───── RECORD SET

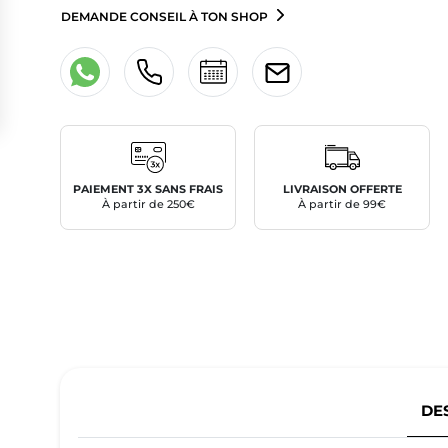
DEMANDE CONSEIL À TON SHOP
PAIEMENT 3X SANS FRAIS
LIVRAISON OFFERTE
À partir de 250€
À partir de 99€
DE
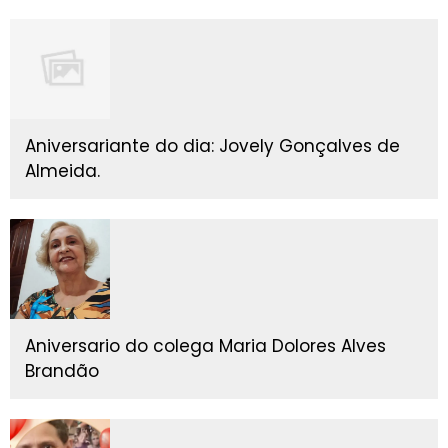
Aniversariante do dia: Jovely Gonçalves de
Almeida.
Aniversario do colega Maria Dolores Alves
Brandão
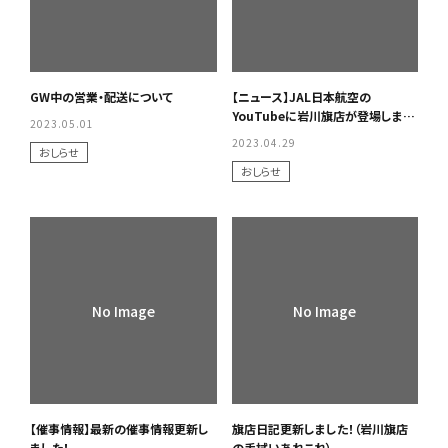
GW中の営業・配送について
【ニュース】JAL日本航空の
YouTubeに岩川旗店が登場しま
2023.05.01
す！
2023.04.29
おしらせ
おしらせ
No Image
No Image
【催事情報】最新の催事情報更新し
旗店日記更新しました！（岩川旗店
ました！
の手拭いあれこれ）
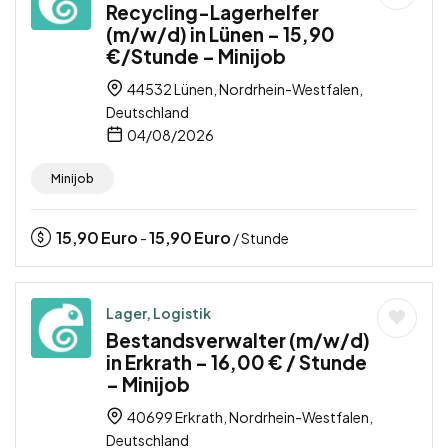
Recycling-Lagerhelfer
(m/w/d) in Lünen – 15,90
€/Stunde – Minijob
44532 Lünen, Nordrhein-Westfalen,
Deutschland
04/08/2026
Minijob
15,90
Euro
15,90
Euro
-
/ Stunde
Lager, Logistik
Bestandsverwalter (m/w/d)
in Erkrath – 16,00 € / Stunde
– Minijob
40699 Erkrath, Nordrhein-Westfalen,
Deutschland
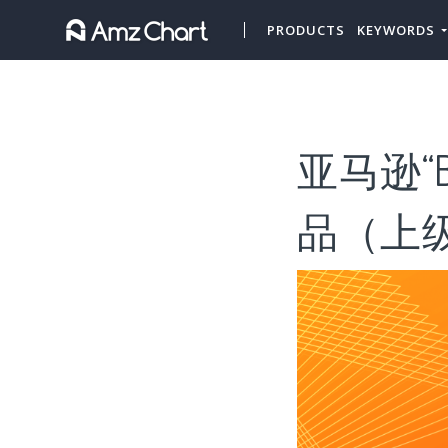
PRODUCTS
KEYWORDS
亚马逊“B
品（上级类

──────────

Copy the text from the material above line for line, without changing any of it, and leave the pictures out of your answer.

> _EXERCISE RESULT_:
DEMANDE CONSEIL À TON SHOP
PAIEMENT 3X SANS FRAIS
LIVRAISON OFFERTE
À partir de 250€
À partir de 99€
DE
Aniversariante do dia: Jovely Gonçalves de
Almeida.
Aniversario do colega Maria Dolores Alves
Brandão
GW中の営業・配送について
【ニュース】JAL日本航空の
YouTubeに岩川旗店が登場しま
2023.05.01
す！
2023.04.29
おしらせ
おしらせ
No Image
No Image
【催事情報】最新の催事情報更新し
旗店日記更新しました！（岩川旗店
ました！
の手拭いあれこれ）
Recycling-Lagerhelfer
(m/w/d) in Lünen – 15,90
€/Stunde – Minijob
44532 Lünen, Nordrhein-Westfalen,
Deutschland
04/08/2026
Minijob
15,90
Euro
15,90
Euro
-
/ Stunde
Lager, Logistik
Bestandsverwalter (m/w/d)
in Erkrath – 16,00 € / Stunde
– Minijob
40699 Erkrath, Nordrhein-Westfalen,
Deutschland
PRODUCTS
KEYWORDS
亚马逊“B
品（上级类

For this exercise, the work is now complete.